Methods: Qualitative: Following a structured format, we conducted 3 focus groups with urban, community-living H/Ls (21 women, ages 50 and older) recruited from a local primary care clinic. Quantitative: Building on an established cohort of 1600 community-based Hispanic/Latino women, ages 45-70 in association with the Cancer Screening in Hispanic/Latinas Living in the Northeast, US (RO1 CA134276, Beth A Jones, PI), we conducted preliminary descriptive analyses on 813 women, ages 50 and older. Information on history of colorectal cancer screening (sigmoidoscopy, colonoscopy, and fecal occult blood testing (FOBT) and extensive information on socio-demographic, medical care, psychosocial, acculturation factors, and health beliefs were collected in a one hour telephone interview (85% in Spanish language).

Results: Qualitative: 84% of focus group participants (mean age 59) were from Puerto Rico, 61% reporting household incomes of less than $10,000 and low education levels. 35% of the participants reported receipt of colonoscopy in last 10 years and 33% reported a FOBT in last 10 years. There was significant variability in the knowledge and prior experience with all colorectal cancer screening among participants. Discomfort in discussing colorectal cancer screening and embarrassment associated with undergoing colorectal cancer screening were mentioned in all focus groups. Distrust of the MDs performing the test and history of sexual abuse emerged as potential barriers for women. Logistical barriers (time needed for the prep, time away from work, transportation and escort availability) were also identified. Quantitative: 813 H/L women between the ages of 50-75 were available for this analysis; 17% were age 65 or older. Similar to qualitative findings, women were of low socioeconomic status. 340 of the 813 women (41.8%) had not received endoscopic screening in specified time period. Older women (age 65+) were slightly more likely to have received either colonoscopy or sigmoidoscopy.

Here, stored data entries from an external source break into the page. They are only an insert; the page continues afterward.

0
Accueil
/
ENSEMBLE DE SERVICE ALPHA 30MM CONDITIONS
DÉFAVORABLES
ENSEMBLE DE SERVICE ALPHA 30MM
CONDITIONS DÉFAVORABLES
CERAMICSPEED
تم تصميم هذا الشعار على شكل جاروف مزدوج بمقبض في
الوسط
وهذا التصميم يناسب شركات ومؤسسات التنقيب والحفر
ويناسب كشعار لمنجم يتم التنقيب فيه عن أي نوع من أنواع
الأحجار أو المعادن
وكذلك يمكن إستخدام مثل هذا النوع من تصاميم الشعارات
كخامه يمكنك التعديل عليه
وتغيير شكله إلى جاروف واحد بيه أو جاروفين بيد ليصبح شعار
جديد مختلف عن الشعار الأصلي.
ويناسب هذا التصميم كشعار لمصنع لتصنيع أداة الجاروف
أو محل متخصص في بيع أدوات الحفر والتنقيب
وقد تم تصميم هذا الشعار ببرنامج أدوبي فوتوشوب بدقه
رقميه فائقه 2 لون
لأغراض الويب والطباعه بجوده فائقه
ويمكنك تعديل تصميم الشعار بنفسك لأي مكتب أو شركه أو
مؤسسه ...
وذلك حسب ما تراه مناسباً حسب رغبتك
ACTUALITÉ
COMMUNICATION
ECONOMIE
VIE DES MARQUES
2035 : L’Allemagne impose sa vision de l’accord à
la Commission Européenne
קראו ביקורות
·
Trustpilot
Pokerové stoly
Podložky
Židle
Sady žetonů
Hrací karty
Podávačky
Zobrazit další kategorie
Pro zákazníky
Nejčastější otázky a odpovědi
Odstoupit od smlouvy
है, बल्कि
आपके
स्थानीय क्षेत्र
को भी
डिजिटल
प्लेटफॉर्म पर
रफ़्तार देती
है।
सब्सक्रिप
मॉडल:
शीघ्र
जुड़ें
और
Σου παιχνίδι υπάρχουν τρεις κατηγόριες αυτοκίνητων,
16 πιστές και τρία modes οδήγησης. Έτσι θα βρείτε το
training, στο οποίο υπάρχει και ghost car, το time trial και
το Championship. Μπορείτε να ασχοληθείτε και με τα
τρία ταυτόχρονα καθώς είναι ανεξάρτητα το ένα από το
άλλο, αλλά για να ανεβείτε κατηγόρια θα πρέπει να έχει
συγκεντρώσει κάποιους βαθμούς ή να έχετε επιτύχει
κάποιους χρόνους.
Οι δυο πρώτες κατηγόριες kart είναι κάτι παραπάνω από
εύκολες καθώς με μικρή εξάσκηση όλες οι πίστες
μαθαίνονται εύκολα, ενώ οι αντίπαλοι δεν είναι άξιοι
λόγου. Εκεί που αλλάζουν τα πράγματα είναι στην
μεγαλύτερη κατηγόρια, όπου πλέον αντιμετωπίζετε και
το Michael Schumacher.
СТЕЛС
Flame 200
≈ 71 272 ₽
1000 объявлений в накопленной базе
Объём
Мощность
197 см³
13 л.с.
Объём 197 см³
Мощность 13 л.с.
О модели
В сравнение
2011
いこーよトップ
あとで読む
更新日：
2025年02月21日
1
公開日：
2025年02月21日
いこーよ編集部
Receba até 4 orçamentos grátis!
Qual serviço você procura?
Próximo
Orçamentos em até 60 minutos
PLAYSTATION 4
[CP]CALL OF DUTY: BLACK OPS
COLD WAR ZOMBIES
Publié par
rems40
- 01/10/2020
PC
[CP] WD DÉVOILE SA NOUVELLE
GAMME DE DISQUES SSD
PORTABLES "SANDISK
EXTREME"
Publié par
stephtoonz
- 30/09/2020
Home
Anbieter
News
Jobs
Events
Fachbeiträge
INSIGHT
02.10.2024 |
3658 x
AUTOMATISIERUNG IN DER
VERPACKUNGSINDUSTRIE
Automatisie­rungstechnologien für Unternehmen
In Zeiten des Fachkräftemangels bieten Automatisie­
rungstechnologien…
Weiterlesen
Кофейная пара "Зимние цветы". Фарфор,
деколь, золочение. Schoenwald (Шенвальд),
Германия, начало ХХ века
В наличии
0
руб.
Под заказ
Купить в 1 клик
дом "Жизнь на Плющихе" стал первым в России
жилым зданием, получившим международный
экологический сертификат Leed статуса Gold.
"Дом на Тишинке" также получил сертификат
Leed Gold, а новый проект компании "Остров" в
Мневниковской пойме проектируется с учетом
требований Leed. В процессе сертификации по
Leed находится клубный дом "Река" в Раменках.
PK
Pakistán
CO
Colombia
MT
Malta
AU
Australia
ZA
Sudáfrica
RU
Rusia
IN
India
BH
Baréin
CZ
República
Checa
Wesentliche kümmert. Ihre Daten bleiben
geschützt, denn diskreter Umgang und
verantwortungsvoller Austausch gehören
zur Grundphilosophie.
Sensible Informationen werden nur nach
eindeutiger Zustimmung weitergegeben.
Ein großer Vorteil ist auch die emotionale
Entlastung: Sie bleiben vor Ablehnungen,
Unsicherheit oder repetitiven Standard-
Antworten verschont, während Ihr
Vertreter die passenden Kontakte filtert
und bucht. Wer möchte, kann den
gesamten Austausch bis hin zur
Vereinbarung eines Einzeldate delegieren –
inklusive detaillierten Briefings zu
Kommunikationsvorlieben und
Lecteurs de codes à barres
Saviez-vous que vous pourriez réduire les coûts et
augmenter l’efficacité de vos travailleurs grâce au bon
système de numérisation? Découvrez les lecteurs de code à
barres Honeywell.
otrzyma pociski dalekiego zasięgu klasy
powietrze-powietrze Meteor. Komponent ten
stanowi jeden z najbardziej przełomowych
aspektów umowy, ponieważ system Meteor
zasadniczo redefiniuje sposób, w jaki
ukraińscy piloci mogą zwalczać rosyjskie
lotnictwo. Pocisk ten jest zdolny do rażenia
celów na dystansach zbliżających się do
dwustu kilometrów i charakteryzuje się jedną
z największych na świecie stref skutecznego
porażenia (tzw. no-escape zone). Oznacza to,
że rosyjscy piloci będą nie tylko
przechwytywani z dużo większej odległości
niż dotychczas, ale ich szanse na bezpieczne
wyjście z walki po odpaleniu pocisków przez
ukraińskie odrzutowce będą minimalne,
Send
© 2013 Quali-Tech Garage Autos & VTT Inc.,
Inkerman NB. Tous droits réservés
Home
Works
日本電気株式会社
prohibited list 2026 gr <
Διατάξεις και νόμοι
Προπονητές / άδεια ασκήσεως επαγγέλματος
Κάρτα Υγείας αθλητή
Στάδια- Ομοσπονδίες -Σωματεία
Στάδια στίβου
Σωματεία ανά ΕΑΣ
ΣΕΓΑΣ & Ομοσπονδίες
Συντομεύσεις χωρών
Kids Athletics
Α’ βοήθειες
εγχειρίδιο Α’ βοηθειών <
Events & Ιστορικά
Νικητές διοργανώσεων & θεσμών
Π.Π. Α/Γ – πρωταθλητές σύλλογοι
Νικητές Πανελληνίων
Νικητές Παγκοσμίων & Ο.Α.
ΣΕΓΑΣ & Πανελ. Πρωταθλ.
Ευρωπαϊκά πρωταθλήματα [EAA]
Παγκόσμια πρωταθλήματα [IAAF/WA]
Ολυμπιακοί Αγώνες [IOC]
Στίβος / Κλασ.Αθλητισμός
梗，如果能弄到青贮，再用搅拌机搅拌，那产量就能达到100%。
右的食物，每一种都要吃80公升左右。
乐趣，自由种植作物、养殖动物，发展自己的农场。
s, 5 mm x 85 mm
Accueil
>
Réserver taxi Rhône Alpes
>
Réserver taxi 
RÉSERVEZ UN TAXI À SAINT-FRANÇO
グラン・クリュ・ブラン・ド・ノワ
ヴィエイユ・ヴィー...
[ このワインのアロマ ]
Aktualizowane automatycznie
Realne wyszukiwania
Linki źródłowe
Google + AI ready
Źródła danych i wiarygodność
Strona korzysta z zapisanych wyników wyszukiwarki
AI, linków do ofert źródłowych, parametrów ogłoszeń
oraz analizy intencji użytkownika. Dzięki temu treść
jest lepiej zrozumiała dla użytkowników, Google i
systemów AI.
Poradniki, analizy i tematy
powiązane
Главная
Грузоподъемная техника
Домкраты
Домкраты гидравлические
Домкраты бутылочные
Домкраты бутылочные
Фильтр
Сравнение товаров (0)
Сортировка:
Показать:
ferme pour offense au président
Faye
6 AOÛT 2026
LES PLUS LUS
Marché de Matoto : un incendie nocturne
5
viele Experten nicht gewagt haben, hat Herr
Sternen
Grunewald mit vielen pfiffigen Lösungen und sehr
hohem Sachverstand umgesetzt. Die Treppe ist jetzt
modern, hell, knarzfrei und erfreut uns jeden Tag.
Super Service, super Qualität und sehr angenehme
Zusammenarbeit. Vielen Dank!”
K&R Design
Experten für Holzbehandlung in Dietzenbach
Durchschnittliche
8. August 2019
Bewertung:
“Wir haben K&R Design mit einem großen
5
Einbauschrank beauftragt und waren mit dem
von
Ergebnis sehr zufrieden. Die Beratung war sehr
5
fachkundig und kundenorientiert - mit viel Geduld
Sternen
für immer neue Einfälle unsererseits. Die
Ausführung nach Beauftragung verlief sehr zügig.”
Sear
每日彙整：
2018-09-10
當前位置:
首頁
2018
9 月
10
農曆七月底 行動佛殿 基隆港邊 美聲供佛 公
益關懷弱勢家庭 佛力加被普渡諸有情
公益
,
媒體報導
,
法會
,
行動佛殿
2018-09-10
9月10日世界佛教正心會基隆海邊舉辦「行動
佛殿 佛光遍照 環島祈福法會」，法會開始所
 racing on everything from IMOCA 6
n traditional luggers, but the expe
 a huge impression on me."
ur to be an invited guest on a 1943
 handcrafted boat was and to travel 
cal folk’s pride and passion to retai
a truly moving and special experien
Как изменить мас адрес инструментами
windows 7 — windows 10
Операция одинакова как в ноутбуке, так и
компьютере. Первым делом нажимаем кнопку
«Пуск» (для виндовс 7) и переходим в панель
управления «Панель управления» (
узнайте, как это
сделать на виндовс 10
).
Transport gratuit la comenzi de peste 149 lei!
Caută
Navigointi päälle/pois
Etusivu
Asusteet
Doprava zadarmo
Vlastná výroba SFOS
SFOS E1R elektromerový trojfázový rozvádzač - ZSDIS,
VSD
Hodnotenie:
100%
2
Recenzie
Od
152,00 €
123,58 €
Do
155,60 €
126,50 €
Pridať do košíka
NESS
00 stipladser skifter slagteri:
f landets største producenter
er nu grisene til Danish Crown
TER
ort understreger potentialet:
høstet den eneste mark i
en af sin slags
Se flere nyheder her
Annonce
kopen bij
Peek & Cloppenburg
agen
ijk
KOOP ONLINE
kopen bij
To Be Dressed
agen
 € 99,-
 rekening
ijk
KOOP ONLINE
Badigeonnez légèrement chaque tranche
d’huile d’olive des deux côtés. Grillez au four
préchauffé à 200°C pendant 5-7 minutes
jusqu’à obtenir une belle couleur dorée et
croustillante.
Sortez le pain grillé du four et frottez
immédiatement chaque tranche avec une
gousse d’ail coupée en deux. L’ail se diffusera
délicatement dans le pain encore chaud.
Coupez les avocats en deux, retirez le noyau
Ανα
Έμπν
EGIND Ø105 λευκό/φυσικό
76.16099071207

Conclusions: With little published scientific literature on colorectal cancer screening in the Hispanic/Latino population in the Northeast, US, this mixed methods study has confirmed low colorectal cancer screening rates in H/L women as well as unique cultural barriers to receiving screening. Our results suggest that it will be critical to address educational and unique cultural belief and attitudinal barriers in order to improve colorectal cancer screening in this at-risk population.

Citation Format: Beth A. Jones, Juliana Quintero, Maria Rios, Margaret Doyle. Barriers to colorectal cancer screening in Hispanic/Latino women in Connecticut. [abstract]. In: Proceedings of the Seventh AACR Conference on The Science of Health Disparities in Racial/Ethnic Minorities and the Medically Underserved; Nov 9-12, 2014; San Antonio, TX. Philadelphia (PA): AACR; Cancer Epidemiol Biomarkers Prev 2015;24(10 Suppl):Abstract nr B81.